### QUOTED PASSAGE
-- Opening Marker --
DUNCAN HINES SLEPT HERE

Mr. and Mrs. Amos Hargrove of Birch Spring, N.Y. (Mr. Hargrove is in feed-and-seed), took a winter vacation last year and came to Arizona. It was their first first trip west. First winter vacation, too, for that matter. But business, as Mr. Hargrove was wont to say, with his habitual caution, had been "holding up pretty fair." Besides, Mrs. Hargrove needed a change. She'd looked peaked lately.
They were rather uncertain, when they left, just what kind of tourist facilities they would choose when they got here. As it turned out, the Hargroves spent their entire vacation in luxurious motels and had the time of their lives.
Mr. Hargrove scarcely had the heart to suggest that they start home. He could see the color flowing back into Mrs. Hargrove's cheeks as they stretched out in the sun on motel lawns from Benson to Yuma. And they were continually meeting nice people at one motel or another, like the couple from Milwaukee who had relatives in Birch Spring and played real fine canasta.
When the Hargroves got back to Birch Spring and reported that they had spent their vacation in motels, their friends were perplexed and, if the truth must be told, a trifle shocked. "You mean little tourist cabins?" they said.
The details of the Hargroves' vigorous rejoinder need not be spread herewith upon the record. For the institution of the Mighty Motel, as we know it in Arizona and the Southwest, can stand very well on its own feet. It has been doing just that for a good many years, and growing rapidly all the while, until now, by official statistical pronouncement, it ranks as the "largest segment of Arizona's third largest industry." Meaning, of course, tourists.
To continue for a moment in the statistical vein: Arizona has something over 1,000 motels with more than 16,000 units capable of sleeping approximately 40,000 people on any given star-dusted Arizona night. Motels accommodate four of every five travelers coming to or going through our state. The industry represents an investment of some $100,000,000 paying about $1,000,000 a year in property taxes. And Arizona is one of seven states in which the bulk of the nation's motel business is concentrated. (All the others are likewise in the West save Florida, which we don't talk about.) But statistics do not begin to tell the story of the Mighty Motel. The story itself is told in the seemingly endless procession of motels squatting wall-to-wall along Phoenix' Van Buren Street and Tucson's "Miracle Mile," and at the threshold of every Arizona town of any dimension. It's told also in the half-million-dollar, double-deluxe motor courts with swimming pools, TV lounges, refrigeration, baby rooms, coffee shops and suites lavish enough for a Vanderbilt or an Aly Khan.
From one end of Tucson to the other you can count 150 motels. And across the Valley of the Sun, from Wickenburg through Phoenix to Chandler, you can tick off 350 and be assured of a selection as varied as that of a fiveand-dime.
But if it's something kind of fancy that you want, there's a motel in Arizona which serves its guests breakfast in bed. Another has an 18-hole miniature golf course. Several have putting greens and barbecue pits for outdoor parties. Nearly every motel worth its salt has a sundeck or patio. And one (the Canary Court in Phoenix) has an aviary of 400 tropical birds to divert the guests. The feathered population includes or did until recently-a loquacious parrot named Sally, possessed of a vocabulary of about 25 words. Among the less censorable of Sally's sallies were: "Come here," "whatcha doin'?" and "stop! Canary Court!"
-- Closing Marker --
### PROVIDED DATA
-- Opening Marker --
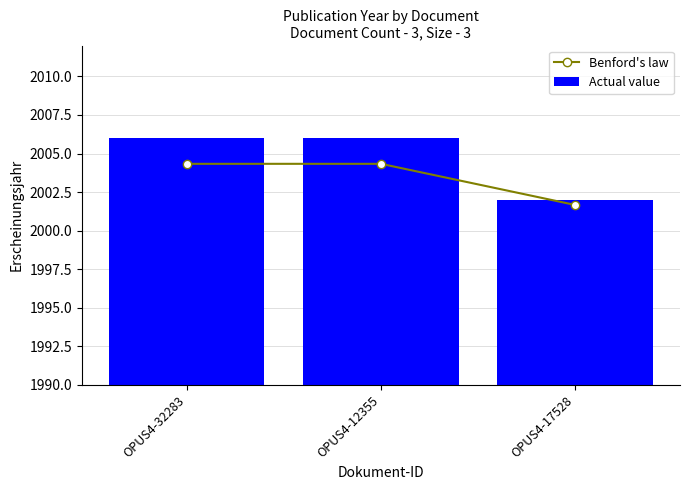

What is the highest value of the Benford's law series?

2004.3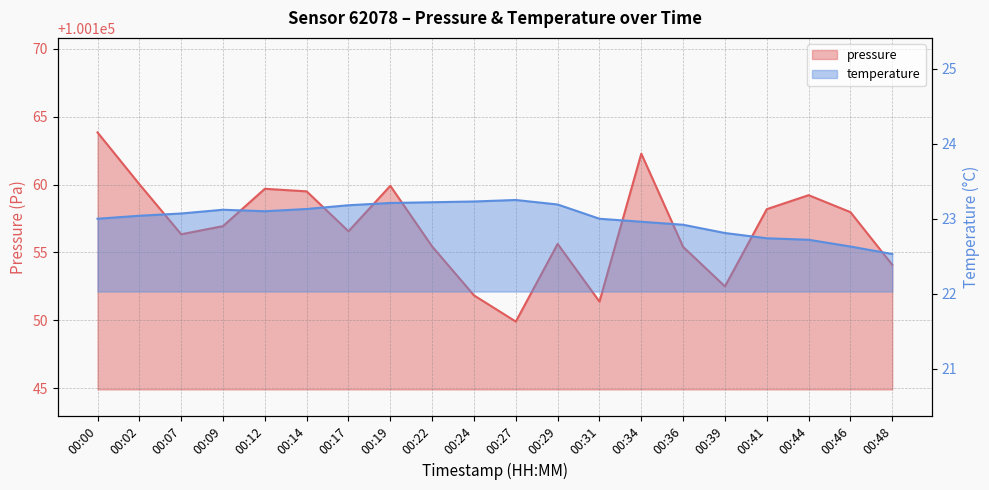

What is the value of the pressure point at the 3rd from the left?

100156.3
-- Closing Marker --
### EXPLORE THE MATERIAL
a – Answer these questions about the motel article:
(i) What town do Mr. and Mrs. Hargrove come from?
(ii) About how many motels does Arizona have?
(iii) What is the name of the parrot at the Canary Court?
b – Rewrite the stretch of the motel article from "From one end" through "of a fiveand-dime.", substituting "Mesa" for "Chandler".
The lines come from separate material and have nothing to do with the motel article.

### SOLUTIONS IN ORDER
a –
(i) Birch Spring, N.Y.
(ii) Something over 1,000.
(iii) Sally.

b –
From one end of Tucson to the other you can count 150 motels. And across the Valley of the Sun, from Wickenburg through Phoenix to Mesa, you can tick off 350 and be assured of a selection as varied as that of a fiveand-dime.